* [ASSIGNED TASK]: In the records below, swap "Peppermint" for "Spearmint" and reproduce every line from the start of the records through the line containing "antimicrobial properties.", changing nothing else.

* [MATERIAL SUPPLIED]:
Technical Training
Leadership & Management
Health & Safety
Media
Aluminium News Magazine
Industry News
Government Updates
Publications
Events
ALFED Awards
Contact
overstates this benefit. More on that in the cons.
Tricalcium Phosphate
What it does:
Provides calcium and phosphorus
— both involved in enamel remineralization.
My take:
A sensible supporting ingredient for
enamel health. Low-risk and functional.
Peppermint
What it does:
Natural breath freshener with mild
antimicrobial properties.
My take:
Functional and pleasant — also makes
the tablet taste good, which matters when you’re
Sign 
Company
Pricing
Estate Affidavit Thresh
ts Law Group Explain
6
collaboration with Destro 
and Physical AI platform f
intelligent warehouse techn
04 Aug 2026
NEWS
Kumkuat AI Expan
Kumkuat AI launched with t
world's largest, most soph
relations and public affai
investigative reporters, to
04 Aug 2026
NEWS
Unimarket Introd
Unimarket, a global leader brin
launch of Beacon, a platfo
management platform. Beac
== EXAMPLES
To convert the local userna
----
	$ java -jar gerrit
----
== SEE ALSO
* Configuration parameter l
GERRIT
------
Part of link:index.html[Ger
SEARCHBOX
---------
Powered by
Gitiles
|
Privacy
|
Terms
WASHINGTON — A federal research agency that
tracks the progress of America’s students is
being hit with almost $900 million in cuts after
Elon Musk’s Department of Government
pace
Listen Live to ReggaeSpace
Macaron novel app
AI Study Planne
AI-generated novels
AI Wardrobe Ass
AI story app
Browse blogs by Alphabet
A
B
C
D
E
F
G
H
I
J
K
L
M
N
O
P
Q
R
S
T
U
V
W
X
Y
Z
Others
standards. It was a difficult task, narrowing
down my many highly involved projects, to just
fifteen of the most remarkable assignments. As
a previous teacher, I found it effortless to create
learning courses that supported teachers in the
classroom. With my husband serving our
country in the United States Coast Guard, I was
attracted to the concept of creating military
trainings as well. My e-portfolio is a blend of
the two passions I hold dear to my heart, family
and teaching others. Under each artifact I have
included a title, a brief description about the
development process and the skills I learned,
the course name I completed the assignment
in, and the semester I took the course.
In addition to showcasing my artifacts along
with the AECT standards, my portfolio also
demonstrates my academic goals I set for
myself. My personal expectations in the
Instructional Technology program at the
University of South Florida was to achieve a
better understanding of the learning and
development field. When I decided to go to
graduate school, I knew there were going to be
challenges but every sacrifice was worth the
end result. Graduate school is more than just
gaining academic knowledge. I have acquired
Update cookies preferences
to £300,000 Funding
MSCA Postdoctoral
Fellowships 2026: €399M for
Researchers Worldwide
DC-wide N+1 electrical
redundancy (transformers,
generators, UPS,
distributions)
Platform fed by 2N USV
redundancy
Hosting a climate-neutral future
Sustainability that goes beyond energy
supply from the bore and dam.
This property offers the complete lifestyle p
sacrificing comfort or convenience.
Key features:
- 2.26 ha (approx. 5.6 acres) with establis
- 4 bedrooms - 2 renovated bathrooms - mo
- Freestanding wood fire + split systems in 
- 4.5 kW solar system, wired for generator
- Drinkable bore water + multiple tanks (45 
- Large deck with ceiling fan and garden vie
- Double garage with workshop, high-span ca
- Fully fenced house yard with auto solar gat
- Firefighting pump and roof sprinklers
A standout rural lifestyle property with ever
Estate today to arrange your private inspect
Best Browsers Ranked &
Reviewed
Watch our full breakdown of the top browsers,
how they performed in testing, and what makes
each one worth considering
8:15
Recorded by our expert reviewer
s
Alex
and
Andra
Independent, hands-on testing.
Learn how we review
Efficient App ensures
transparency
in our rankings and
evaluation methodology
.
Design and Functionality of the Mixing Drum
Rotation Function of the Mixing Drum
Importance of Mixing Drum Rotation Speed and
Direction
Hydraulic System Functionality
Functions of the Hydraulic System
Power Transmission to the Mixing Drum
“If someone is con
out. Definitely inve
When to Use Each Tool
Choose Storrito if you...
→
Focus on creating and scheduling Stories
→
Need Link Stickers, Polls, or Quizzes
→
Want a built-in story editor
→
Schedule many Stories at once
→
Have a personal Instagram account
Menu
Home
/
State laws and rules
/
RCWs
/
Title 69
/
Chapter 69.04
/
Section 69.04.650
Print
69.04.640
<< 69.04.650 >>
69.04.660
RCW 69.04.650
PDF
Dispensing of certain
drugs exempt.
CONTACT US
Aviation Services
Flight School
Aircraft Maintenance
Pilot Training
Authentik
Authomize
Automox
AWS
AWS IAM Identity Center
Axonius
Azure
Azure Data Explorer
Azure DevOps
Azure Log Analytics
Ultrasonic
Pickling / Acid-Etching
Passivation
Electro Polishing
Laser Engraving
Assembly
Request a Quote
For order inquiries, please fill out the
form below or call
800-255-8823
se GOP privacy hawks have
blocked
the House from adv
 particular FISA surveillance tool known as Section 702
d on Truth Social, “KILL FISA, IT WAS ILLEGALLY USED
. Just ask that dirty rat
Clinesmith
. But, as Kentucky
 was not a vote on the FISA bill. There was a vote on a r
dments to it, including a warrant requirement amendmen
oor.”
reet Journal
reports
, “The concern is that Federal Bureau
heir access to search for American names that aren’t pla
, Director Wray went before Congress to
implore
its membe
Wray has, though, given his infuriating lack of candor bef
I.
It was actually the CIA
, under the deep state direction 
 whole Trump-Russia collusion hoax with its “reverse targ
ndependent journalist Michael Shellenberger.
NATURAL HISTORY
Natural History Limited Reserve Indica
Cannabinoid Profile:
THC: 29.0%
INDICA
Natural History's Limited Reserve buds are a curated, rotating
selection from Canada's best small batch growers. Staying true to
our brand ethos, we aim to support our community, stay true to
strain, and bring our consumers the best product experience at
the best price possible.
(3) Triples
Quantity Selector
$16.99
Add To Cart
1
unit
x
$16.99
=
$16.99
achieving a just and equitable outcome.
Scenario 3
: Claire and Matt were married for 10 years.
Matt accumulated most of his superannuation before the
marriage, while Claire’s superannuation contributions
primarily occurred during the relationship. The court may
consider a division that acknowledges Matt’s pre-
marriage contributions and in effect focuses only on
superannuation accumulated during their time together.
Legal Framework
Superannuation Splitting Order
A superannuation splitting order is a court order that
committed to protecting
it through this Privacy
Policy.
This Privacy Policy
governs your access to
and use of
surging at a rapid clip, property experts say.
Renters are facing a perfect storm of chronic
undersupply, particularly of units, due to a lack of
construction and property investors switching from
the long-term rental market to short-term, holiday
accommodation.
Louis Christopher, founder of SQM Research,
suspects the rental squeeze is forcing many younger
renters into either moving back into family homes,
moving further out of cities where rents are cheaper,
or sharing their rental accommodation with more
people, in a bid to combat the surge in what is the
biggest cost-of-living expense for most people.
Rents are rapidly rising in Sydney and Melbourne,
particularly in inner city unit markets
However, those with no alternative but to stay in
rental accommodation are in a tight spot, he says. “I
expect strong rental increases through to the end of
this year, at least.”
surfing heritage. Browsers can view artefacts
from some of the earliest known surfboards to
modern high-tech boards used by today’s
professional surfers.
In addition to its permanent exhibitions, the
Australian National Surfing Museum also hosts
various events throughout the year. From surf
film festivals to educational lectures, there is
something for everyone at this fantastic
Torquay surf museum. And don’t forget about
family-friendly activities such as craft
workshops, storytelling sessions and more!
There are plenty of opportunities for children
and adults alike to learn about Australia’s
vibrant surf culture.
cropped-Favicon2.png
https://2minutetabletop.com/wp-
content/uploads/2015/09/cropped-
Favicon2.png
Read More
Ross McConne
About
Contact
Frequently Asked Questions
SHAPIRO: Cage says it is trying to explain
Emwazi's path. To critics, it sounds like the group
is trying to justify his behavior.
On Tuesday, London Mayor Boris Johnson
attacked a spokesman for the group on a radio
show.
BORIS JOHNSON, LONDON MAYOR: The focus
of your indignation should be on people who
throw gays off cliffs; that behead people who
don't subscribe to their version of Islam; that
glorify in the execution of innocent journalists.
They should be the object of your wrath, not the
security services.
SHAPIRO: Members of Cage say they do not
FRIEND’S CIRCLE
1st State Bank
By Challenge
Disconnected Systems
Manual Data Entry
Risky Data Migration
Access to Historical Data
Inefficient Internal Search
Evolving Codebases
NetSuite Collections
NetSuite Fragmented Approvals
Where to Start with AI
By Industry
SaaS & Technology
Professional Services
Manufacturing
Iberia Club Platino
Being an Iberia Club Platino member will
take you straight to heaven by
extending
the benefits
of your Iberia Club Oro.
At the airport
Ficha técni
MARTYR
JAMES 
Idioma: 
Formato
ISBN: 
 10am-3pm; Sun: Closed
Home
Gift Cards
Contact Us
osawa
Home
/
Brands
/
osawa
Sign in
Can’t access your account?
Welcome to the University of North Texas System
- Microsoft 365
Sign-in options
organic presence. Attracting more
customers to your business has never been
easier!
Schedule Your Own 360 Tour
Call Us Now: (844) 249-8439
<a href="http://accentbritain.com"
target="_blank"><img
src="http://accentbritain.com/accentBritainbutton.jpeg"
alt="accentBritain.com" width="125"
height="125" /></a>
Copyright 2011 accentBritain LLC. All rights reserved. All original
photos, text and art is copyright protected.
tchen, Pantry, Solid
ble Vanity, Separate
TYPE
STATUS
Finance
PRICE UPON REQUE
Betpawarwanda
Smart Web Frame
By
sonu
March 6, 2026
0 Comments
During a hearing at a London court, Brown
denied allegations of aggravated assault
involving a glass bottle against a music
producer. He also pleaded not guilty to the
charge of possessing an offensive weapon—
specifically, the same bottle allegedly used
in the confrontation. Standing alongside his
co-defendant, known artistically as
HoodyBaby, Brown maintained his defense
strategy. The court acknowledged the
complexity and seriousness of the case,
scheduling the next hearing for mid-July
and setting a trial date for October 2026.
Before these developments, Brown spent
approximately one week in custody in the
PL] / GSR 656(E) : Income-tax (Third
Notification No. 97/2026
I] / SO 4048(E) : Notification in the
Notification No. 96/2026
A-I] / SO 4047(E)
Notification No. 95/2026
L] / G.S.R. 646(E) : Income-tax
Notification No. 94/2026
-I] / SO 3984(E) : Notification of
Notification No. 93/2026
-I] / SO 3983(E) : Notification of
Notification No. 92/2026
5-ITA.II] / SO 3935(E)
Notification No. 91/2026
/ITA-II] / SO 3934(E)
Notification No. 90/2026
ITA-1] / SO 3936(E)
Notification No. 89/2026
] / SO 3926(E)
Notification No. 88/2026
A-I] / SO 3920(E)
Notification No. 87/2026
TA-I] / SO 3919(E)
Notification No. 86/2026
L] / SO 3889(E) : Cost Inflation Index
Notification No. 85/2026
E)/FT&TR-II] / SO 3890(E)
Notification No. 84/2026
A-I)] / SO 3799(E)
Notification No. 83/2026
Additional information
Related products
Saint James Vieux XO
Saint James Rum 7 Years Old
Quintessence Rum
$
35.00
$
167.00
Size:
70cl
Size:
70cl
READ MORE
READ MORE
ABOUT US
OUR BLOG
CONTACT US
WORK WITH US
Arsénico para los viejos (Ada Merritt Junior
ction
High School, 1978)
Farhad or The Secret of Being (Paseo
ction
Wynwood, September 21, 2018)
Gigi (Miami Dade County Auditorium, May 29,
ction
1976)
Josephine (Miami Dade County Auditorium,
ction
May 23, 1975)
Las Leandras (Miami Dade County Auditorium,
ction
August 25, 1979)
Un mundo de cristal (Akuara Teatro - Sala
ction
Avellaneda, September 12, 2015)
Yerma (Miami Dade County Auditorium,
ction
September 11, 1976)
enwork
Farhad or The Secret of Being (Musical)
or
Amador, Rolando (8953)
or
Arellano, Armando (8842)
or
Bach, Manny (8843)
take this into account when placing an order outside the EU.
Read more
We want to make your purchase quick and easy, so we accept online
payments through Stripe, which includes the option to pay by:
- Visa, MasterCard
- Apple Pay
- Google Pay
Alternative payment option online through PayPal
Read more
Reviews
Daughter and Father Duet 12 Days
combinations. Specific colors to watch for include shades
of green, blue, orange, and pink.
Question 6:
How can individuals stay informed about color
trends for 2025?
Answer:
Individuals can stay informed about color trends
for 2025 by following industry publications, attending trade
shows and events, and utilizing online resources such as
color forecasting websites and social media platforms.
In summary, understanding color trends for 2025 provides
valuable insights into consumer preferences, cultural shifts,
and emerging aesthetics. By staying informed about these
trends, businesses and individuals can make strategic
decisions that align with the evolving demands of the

* [YOUR SOLUTION]:
Technical Training
Leadership & Management
Health & Safety
Media
Aluminium News Magazine
Industry News
Government Updates
Publications
Events
ALFED Awards
Contact
overstates this benefit. More on that in the cons.
Tricalcium Phosphate
What it does:
Provides calcium and phosphorus
— both involved in enamel remineralization.
My take:
A sensible supporting ingredient for
enamel health. Low-risk and functional.
Spearmint
What it does:
Natural breath freshener with mild
antimicrobial properties.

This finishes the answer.